We rounded the corner and saw another hooded figure moving toward the door. Jade was slung over his shoulder, unmoving. As the man spun to face us, her hair whipped and bounced like a Barbie doll’s, arms swinging daintily across his back. Like a damned fairy-tale damsel in distress. God. She was even annoying while unconscious. Somewhere in the world there had to be a law against that.

Kale sprang into action, charging the man like a runaway train. The guy dropped Jade and tried to sidestep the attack, but he was too late. Kale slammed into him, sending them both to the ground.

I took two steps forward, begrudgingly about to help Jade—even though a little voice was telling me to kick her body under a table and hope Kale forgot about her—when someone grabbed me from behind.

“Miss me, girly?”

That voice crept up my spine like an arctic chill, leaving goose bumps in its wake. One arm locked like a vice around my neck, Able used the other to clamp his hand down over my mouth as he jerked us sideways into the shadows. Out of Kale’s field of vision. A distraction. Jade was playing possum to get Kale out of the way. Again.

Worked like a damn charm, too.

“Daddy sends his love,” Able whispered in my ear. He smelled like Mountain Dew, and I had to force myself not to puke. Mountain Dew was the worst smell ever. Even worse than burnt popcorn.

“Maybe you’d like to send yours?” With each word, his breath disturbed my hair, strands fluttering back and forth to tickle my skin as he held me secure.

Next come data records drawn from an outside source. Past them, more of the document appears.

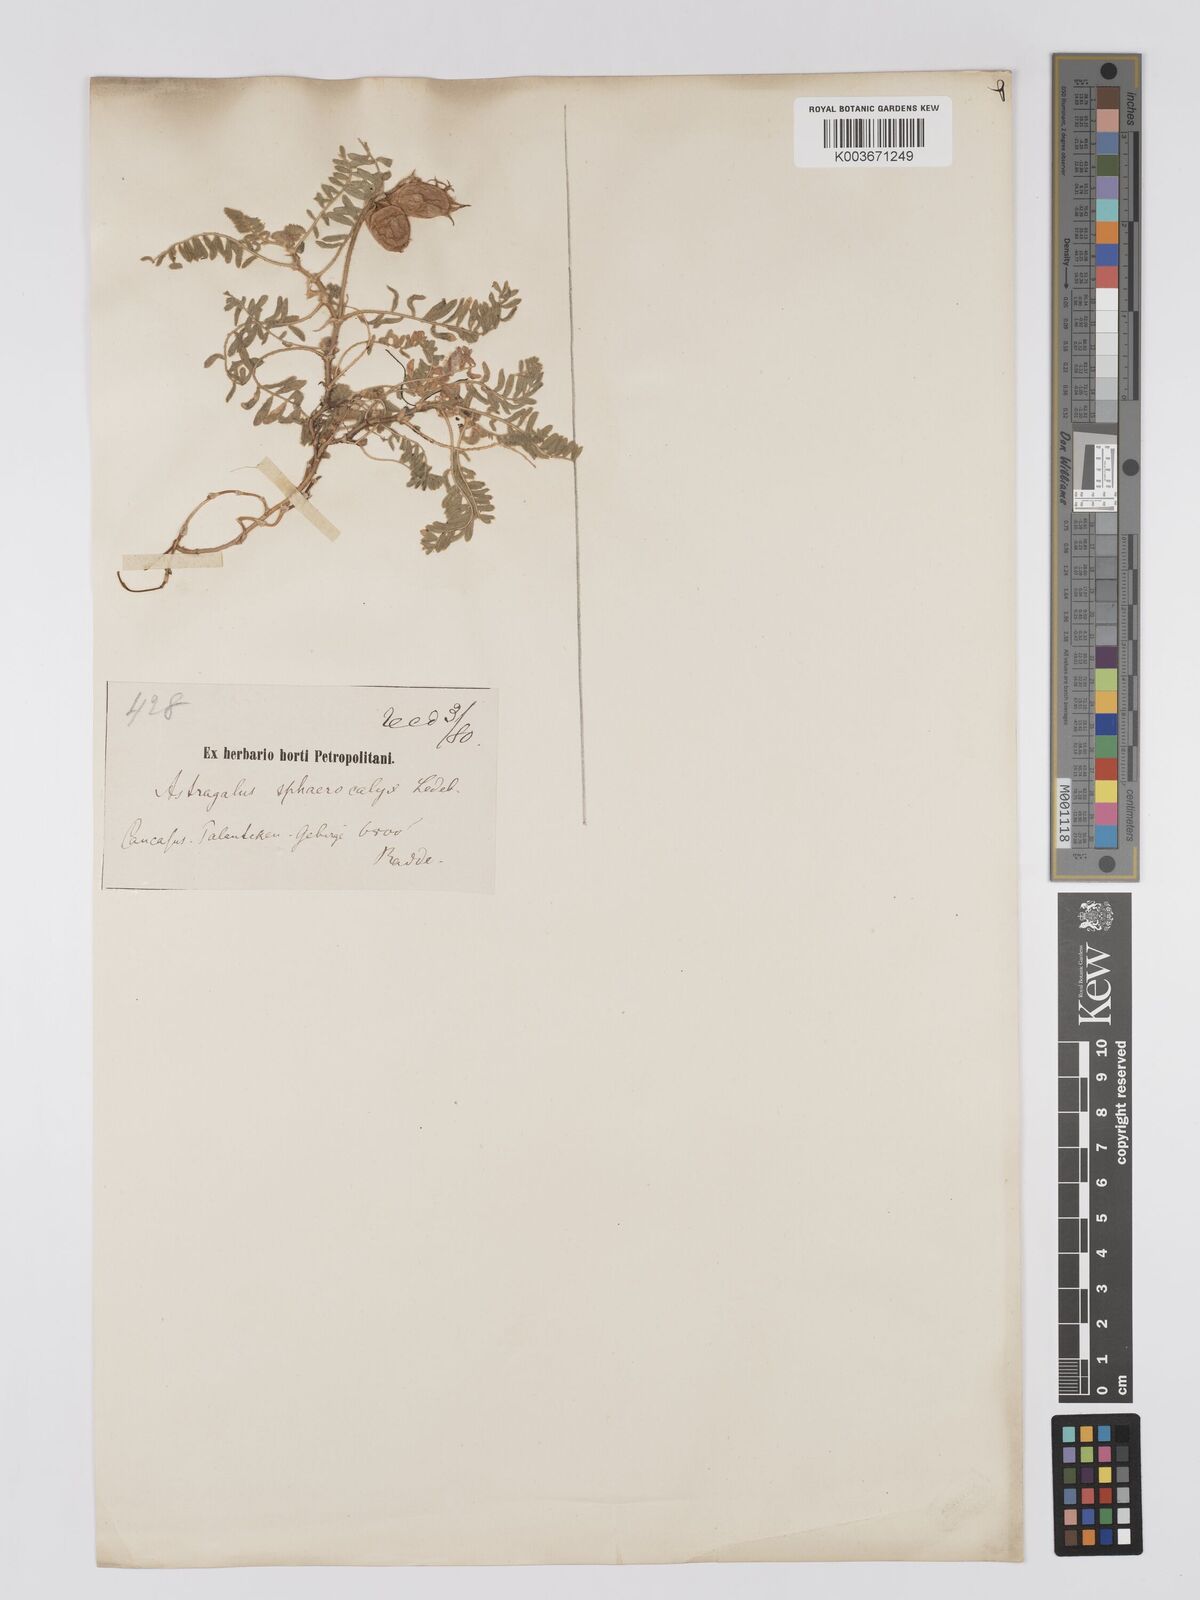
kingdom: Plantae
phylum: Tracheophyta
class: Magnoliopsida
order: Fabales
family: Fabaceae
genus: Astragalus
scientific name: Astragalus lineatus
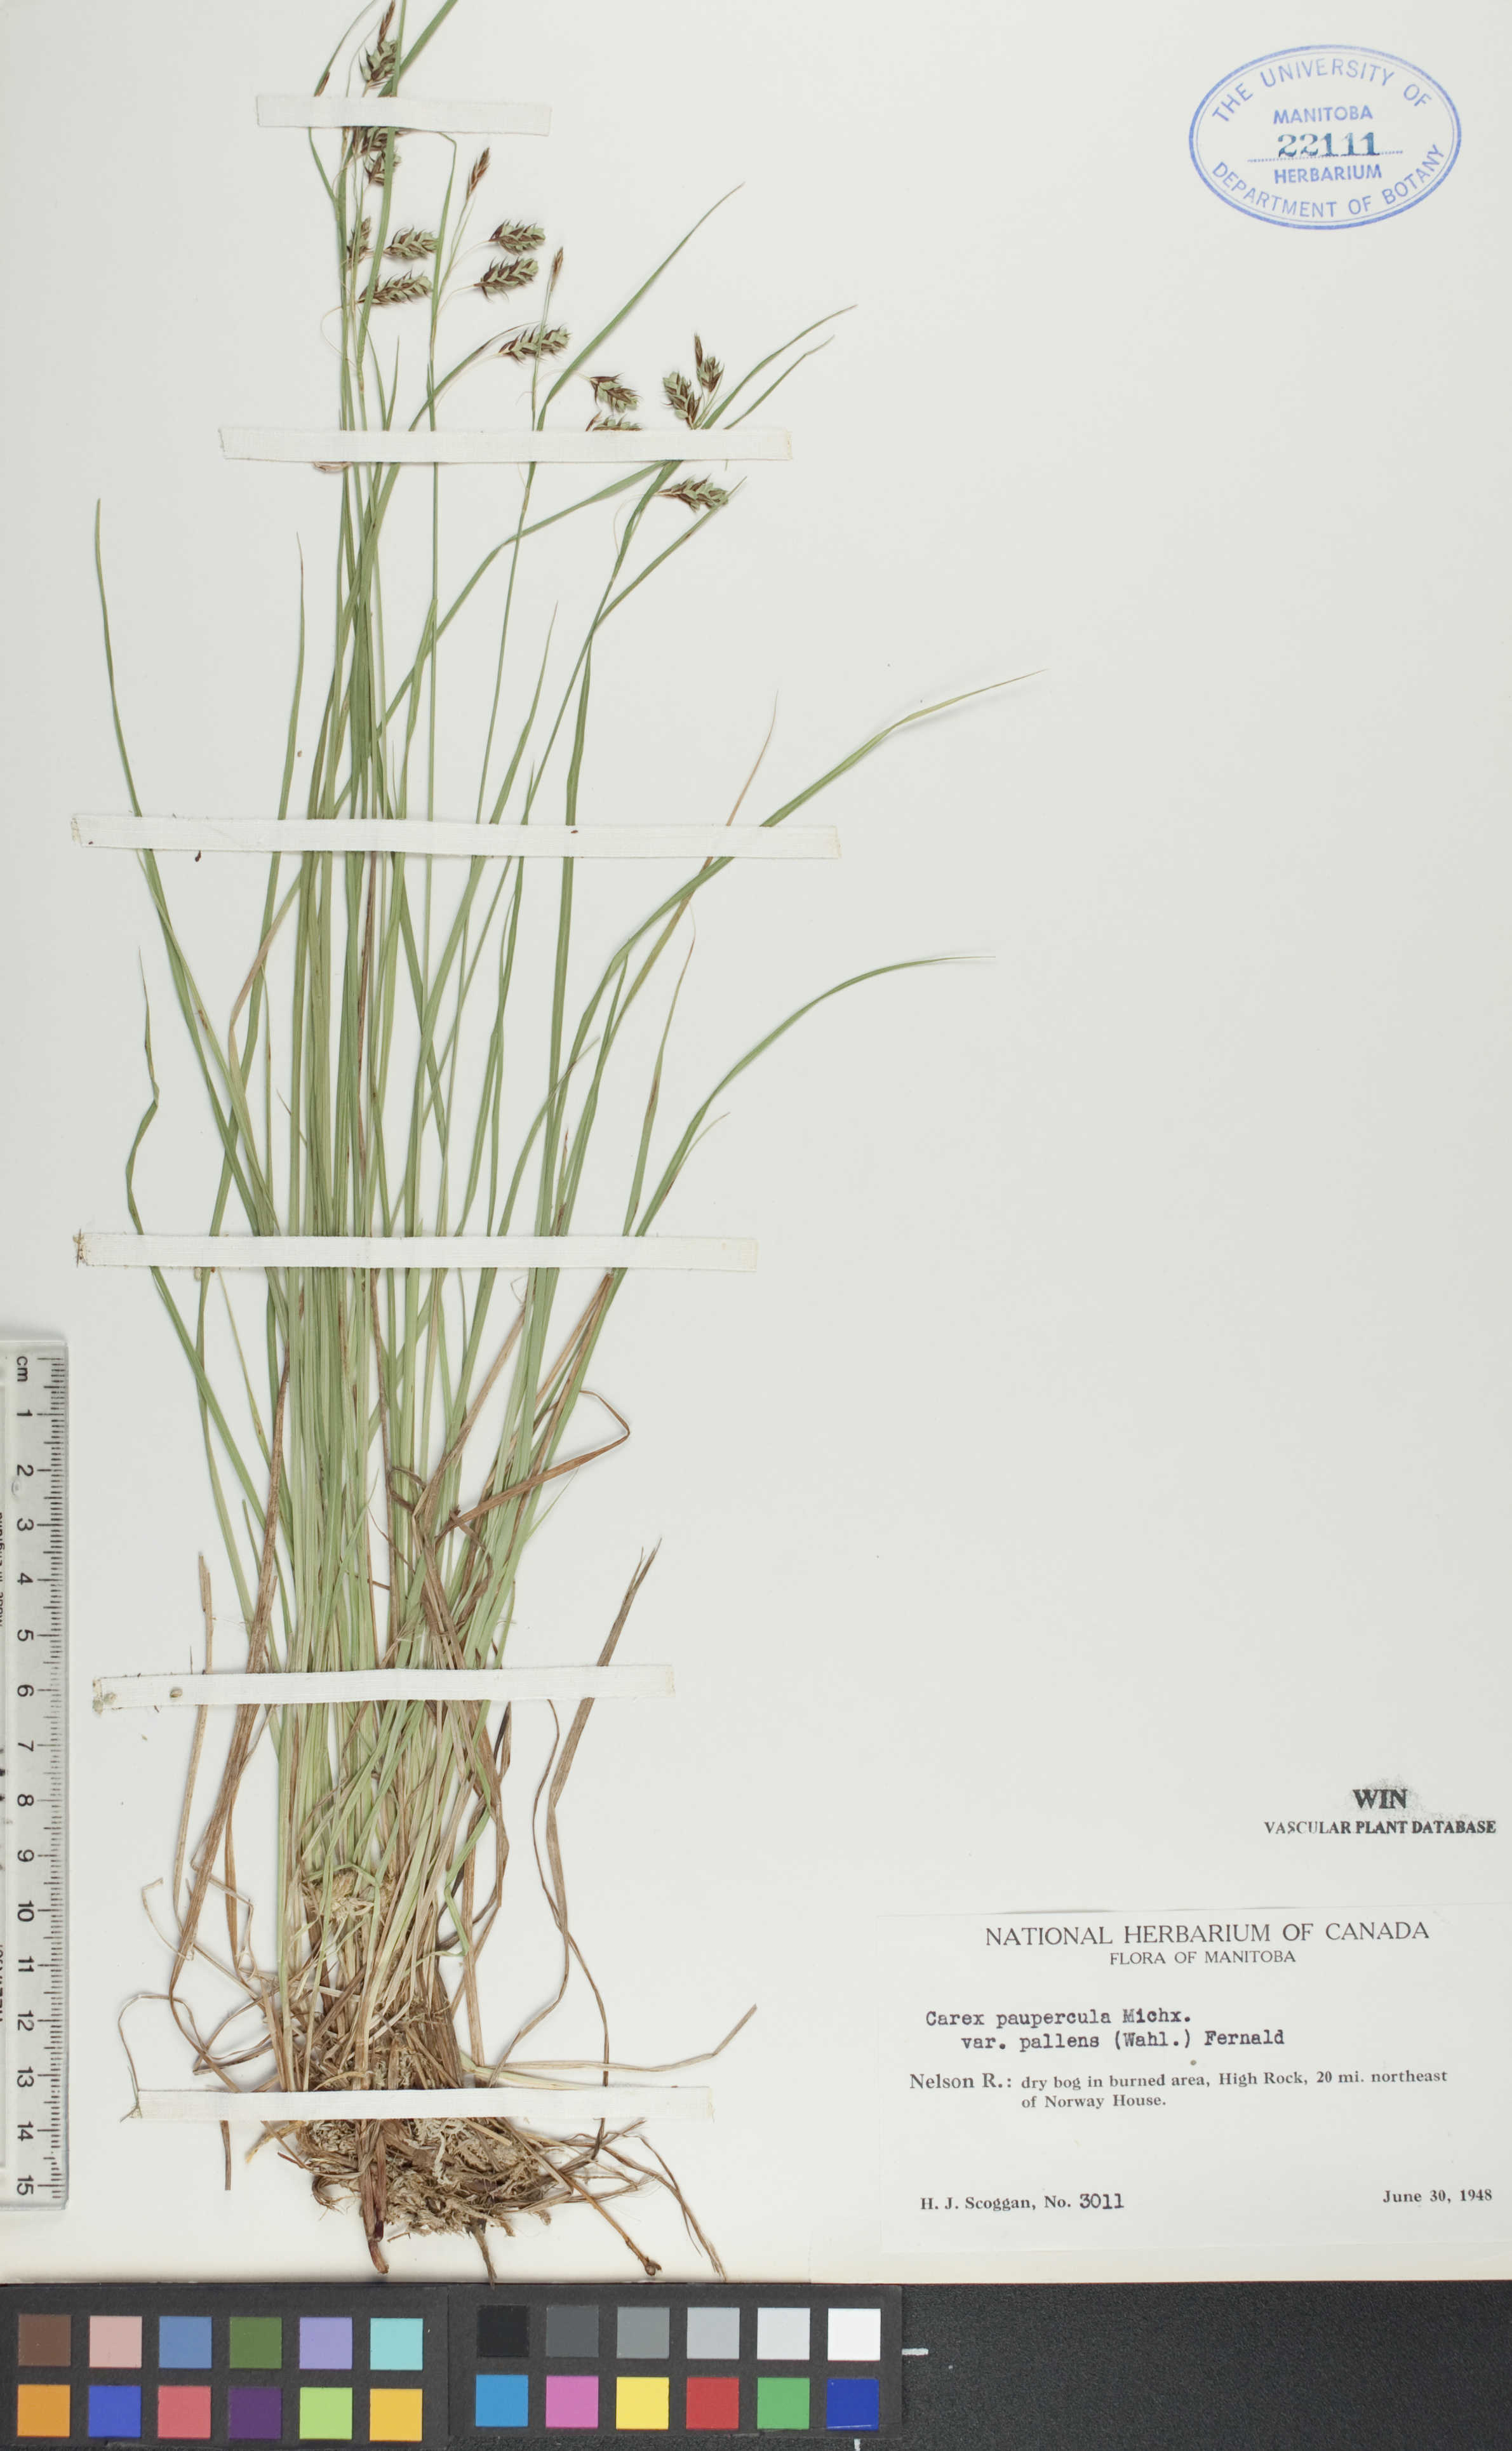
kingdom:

As if responding to his closeness, my shoulder began to throb, hammering an uneven rhythm of pain that sent pangs throughout my entire body. The sudden increase messed with my equilibrium and made my heart pump a little faster.

While I didn’t have a license in badass like Kale did, I wasn’t exactly helpless. I sucked in a lungful of air and stomped back, grinding the heel of my foot into the top of Able’s. It didn’t do crap to hurt him—he was wearing thick boots, and I was barefoot—but he did stop to laugh at me. And that was his mistake. While he was busy snorting over my pathetic attempt at freedom, I flung myself forward and threw him off balance. His grip loosened just enough for me to slip free and bolt across the room in Kale’s direction.